In March of 2016, Nightdive Studios released our video of our vision of System Shock Remastered. Done in Unity it was an immediate hit with almost a half million views on YouTube. In June of 2016 we launched a Kickstarter campaign to make the vision into a reality. It was tremendously successful with over 21,000 backers contributing over $1.3 million to the campaign. We put together a development team and began working on the game. But along the way something happened.

Maybe we were too successful. Maybe we lost our focus. The vision began to change. We moved from a Remaster to a completely new game. We shifted engines from Unity to Unreal, a choice that we don’t regret and one that has worked out for us. With the switch we began envisioning doing more, but straying from the core concepts of the original title.

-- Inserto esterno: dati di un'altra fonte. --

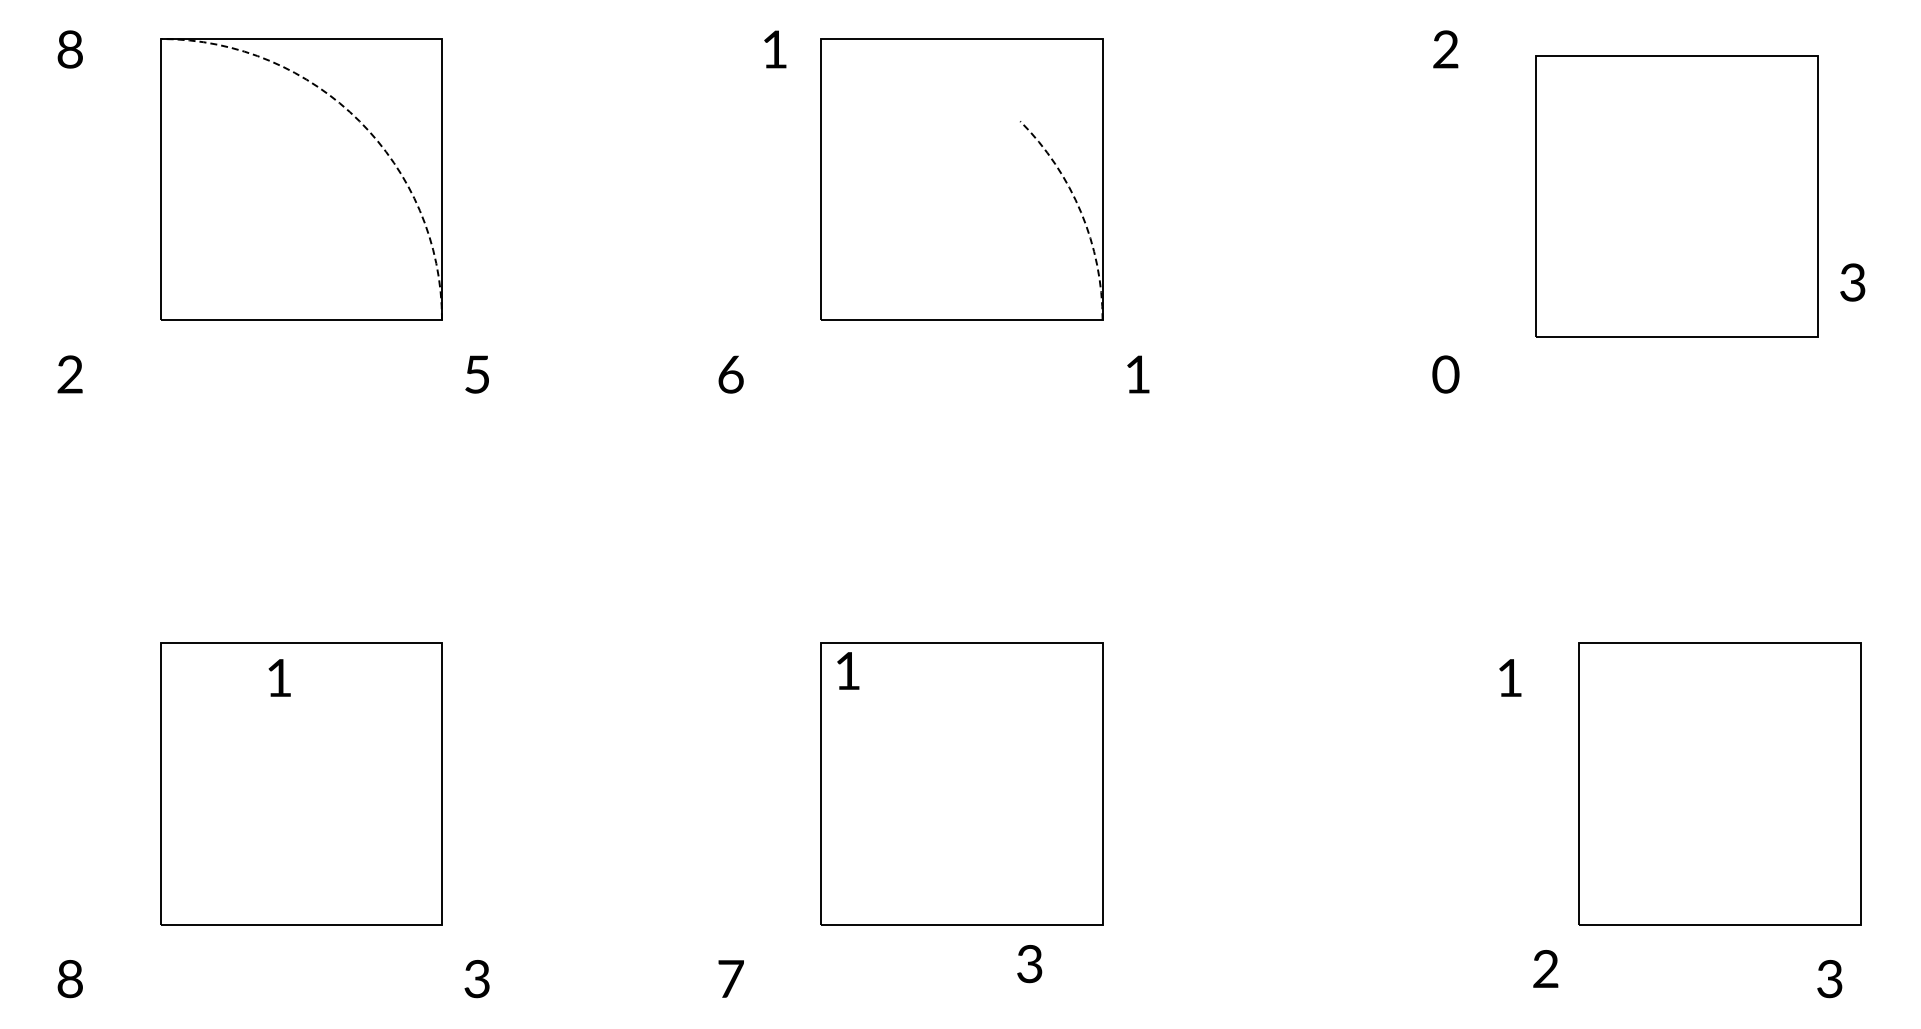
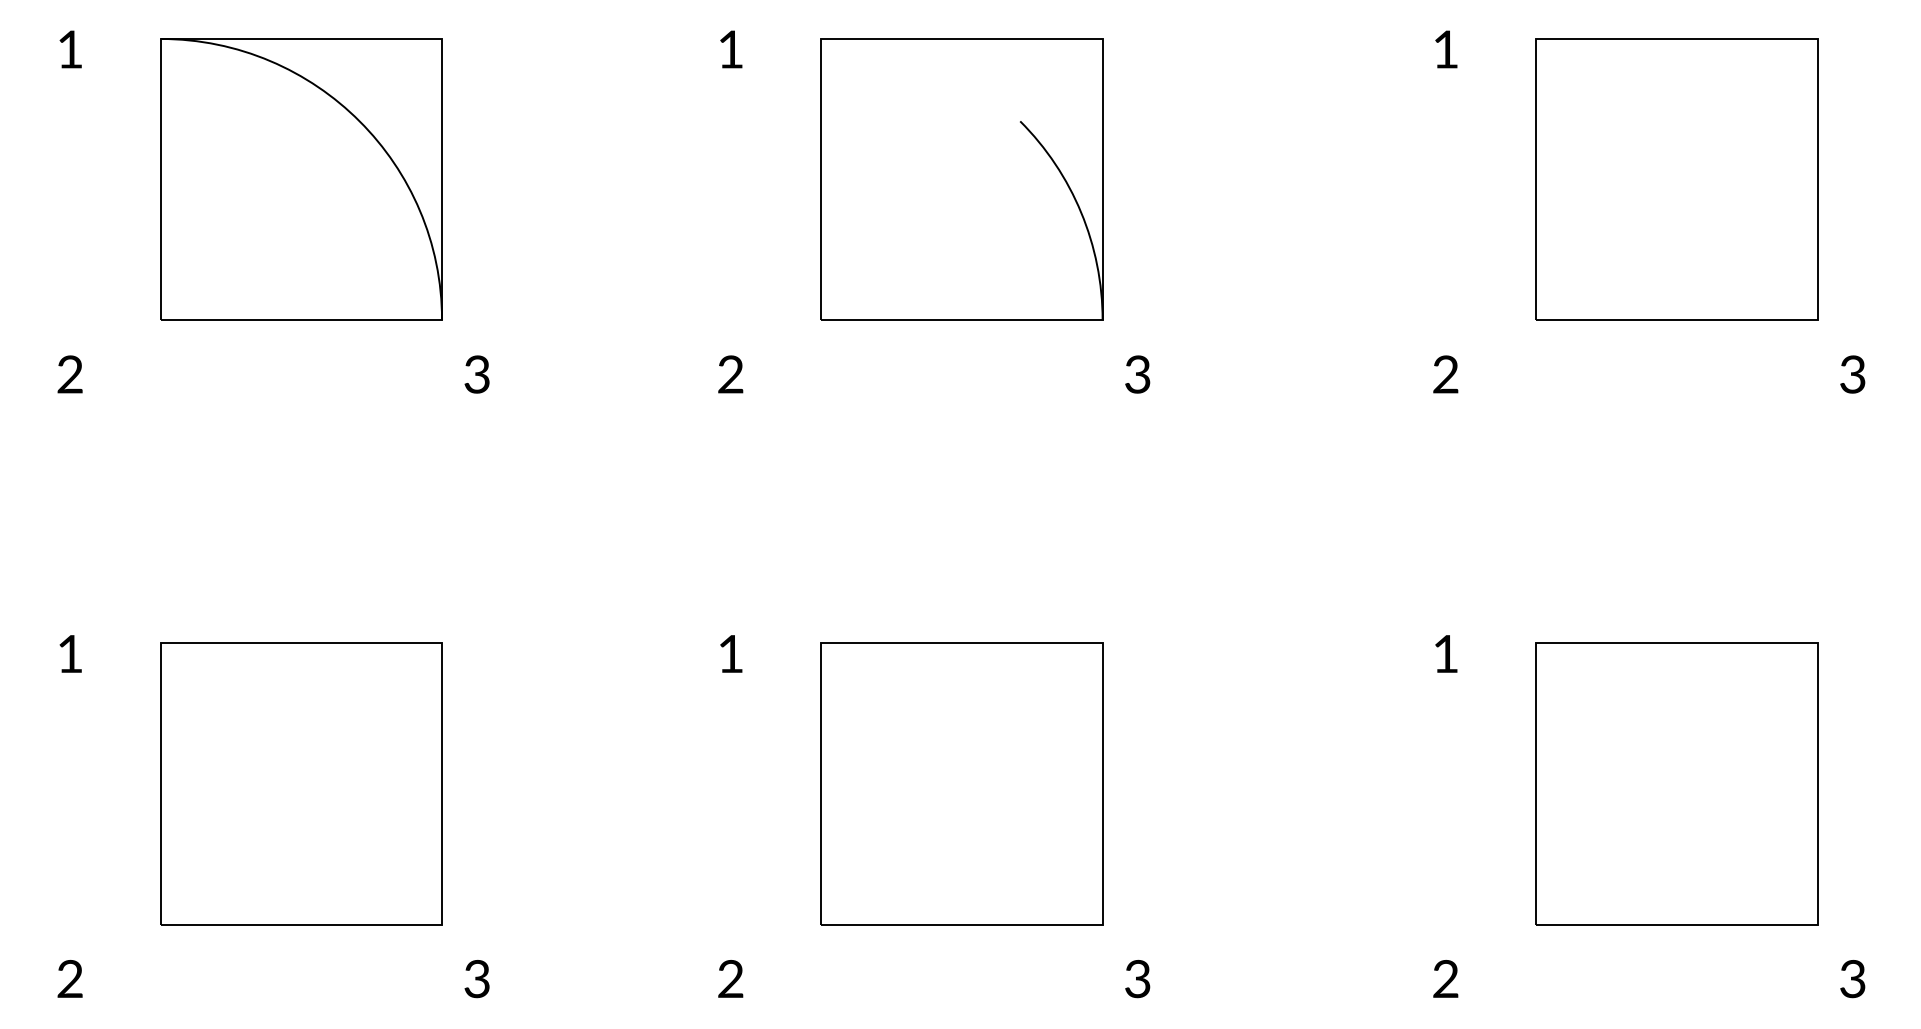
text at (69, 49): 8 -> 1
text at (775, 49) position: (775, 49) -> (731, 49)
text at (1445, 49): 2 -> 1
arc at (359, 121): dashed -> solid
part at (1676, 196) position: (1676, 196) -> (1676, 179)
arc at (1081, 212): dashed -> solid
text at (1852, 282) position: (1852, 282) -> (1852, 374)
text at (476, 374): 5 -> 3
text at (730, 374): 6 -> 2
text at (1137, 374): 1 -> 3
text at (1445, 374): 0 -> 2
text at (848, 670) position: (848, 670) -> (731, 653)
text at (279, 677) position: (279, 677) -> (70, 653)
text at (1510, 677) position: (1510, 677) -> (1446, 653)
part at (1719, 783) position: (1719, 783) -> (1676, 783)
text at (1029, 964) position: (1029, 964) -> (1137, 979)
text at (1545, 968) position: (1545, 968) -> (1445, 978)
text at (730, 978): 7 -> 2
text at (69, 979): 8 -> 2
text at (1829, 979) position: (1829, 979) -> (1852, 979)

As our concept grew and as our team changed, so did the scope of what we were doing and with that the budget for the game. As the budget grew, we began a long series of conversations with potential publishing partners. The more that we worked on the game, the more that we wanted to do, and the further we got from the original concepts that made System Shock so great.

Ultimately the responsibility for the decisions rests with me. As the CEO and founder of Nightdive Studios, a company that was built on the restoration of the System Shock franchise, I let things get out of control. I can tell you that I did it for all the right reasons, that I was totally committed to making a great game, but it has become clear to me that we took the wrong path, that we turned our backs on the very people who made this possible, our Kickstarter backers.

I have put the team on a hiatus while we reassess our path so that we can return to our vision. We are taking a break, but NOT ending the project. Please accept my personal assurance that we will be back and stronger than ever. System Shock is going to be completed and all of our promises fulfilled.